◆ LISTED RECORDS:
= = =

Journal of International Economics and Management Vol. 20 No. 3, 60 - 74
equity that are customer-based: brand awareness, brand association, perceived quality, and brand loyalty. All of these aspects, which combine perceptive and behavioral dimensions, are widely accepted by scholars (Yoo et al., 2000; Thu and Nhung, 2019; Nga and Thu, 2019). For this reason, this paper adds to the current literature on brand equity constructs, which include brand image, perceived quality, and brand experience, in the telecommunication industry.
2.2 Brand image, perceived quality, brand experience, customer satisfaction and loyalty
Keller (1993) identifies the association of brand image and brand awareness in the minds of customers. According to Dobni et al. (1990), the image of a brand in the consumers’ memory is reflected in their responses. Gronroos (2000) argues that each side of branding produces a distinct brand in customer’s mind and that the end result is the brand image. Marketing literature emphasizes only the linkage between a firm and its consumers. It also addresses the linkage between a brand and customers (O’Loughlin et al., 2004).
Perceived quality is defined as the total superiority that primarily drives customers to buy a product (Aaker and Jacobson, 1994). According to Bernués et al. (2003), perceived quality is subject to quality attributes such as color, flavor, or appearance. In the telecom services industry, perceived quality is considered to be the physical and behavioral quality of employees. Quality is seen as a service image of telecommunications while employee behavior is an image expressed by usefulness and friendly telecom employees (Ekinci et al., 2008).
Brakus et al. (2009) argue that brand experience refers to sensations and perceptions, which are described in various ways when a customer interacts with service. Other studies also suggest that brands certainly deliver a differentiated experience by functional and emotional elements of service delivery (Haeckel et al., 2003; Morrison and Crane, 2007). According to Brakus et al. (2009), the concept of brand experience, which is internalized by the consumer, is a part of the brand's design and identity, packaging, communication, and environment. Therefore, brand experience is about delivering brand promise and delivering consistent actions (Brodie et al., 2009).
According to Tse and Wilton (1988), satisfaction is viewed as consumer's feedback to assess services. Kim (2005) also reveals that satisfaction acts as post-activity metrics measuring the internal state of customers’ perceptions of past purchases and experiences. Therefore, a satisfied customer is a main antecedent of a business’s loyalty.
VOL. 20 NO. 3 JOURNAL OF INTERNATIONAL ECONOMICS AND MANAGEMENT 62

= = =

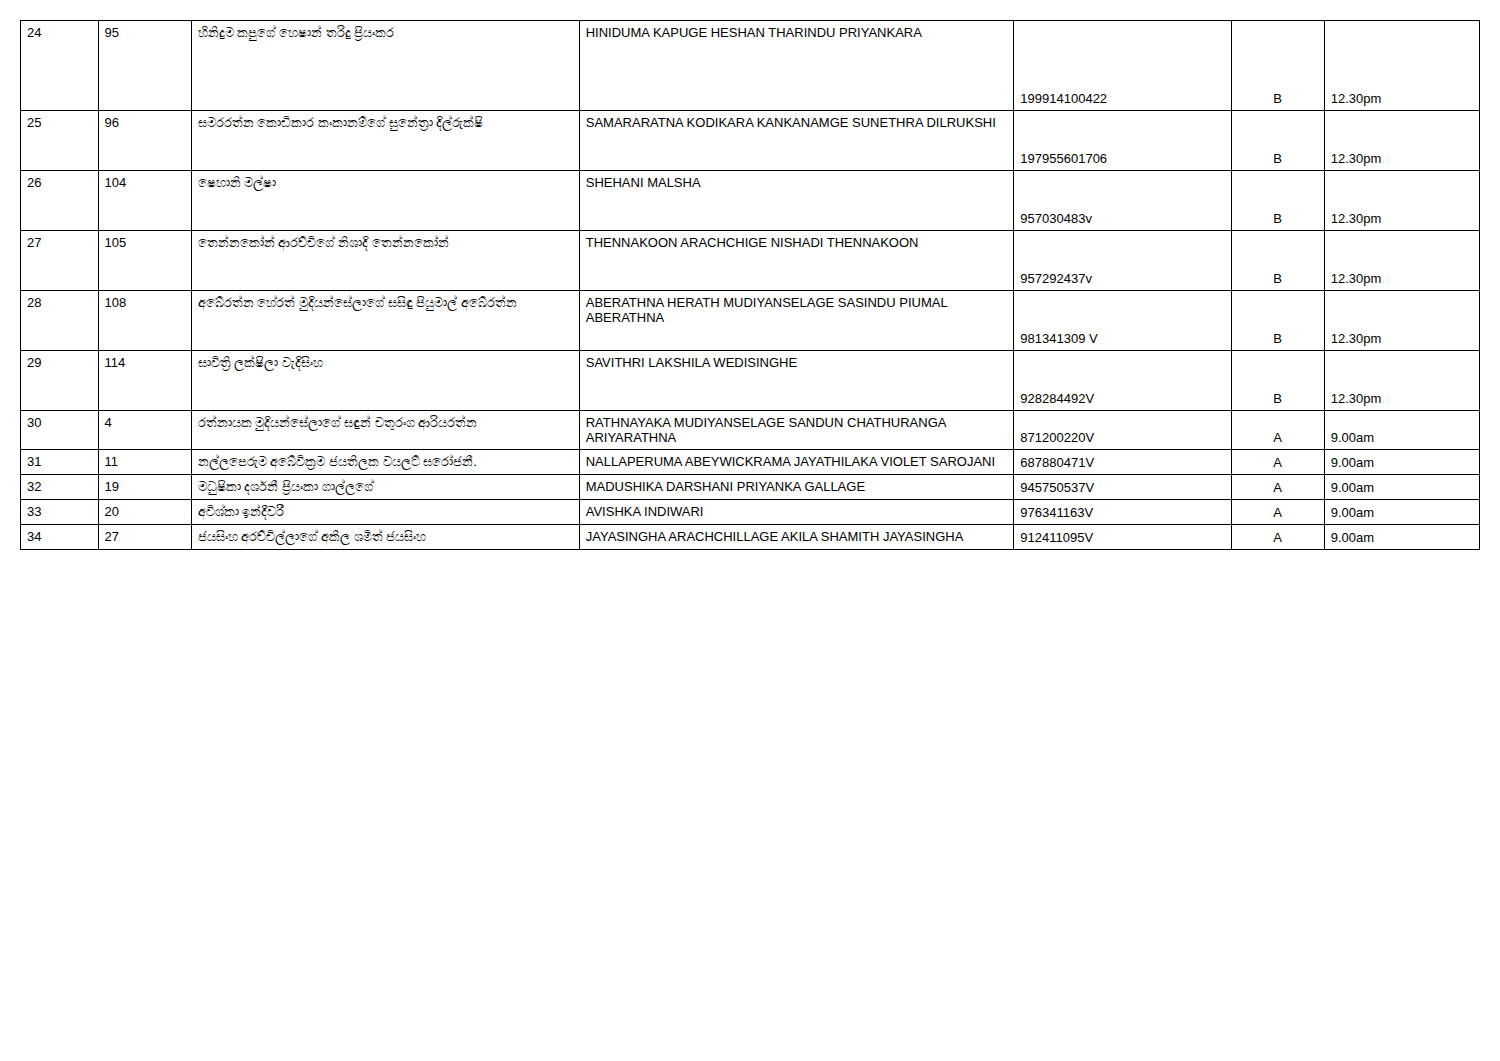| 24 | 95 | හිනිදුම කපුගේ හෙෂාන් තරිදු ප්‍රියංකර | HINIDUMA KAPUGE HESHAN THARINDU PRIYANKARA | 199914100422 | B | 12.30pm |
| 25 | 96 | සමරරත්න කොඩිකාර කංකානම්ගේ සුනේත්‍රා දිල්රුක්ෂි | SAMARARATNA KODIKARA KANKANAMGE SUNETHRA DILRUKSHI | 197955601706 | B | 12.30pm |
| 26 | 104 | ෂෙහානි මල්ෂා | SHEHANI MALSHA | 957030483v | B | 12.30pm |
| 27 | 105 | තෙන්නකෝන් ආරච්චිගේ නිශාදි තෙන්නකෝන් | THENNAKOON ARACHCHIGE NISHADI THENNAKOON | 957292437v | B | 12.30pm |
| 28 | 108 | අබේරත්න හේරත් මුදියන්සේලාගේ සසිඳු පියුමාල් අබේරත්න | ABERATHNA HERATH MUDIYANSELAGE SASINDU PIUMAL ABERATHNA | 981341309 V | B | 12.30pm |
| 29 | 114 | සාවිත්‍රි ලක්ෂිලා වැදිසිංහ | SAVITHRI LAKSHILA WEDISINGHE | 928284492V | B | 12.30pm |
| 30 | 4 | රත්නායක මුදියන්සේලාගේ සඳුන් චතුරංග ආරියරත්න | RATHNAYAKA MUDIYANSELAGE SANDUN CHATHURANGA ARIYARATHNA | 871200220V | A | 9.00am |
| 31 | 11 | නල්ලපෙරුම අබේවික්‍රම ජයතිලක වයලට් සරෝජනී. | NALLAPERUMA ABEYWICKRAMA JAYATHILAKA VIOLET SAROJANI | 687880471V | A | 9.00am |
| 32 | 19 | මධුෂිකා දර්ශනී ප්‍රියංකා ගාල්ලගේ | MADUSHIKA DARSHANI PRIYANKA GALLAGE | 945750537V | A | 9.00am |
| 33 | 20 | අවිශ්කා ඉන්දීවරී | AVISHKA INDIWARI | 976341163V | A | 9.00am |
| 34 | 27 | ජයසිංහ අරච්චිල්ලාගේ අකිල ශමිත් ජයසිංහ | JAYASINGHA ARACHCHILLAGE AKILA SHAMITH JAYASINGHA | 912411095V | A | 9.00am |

= = =

◆ YOUR GOAL: Give the exact lines, and only those, from the line containing "976341163V | A | 9.00am |" through the line containing "912411095V | A | 9.00am |" in the entries above.

◆ OUTPUT:
| 33 | 20 | අවිශ්කා ඉන්දීවරී | AVISHKA INDIWARI | 976341163V | A | 9.00am |
| 34 | 27 | ජයසිංහ අරච්චිල්ලාගේ අකිල ශමිත් ජයසිංහ | JAYASINGHA ARACHCHILLAGE AKILA SHAMITH JAYASINGHA | 912411095V | A | 9.00am |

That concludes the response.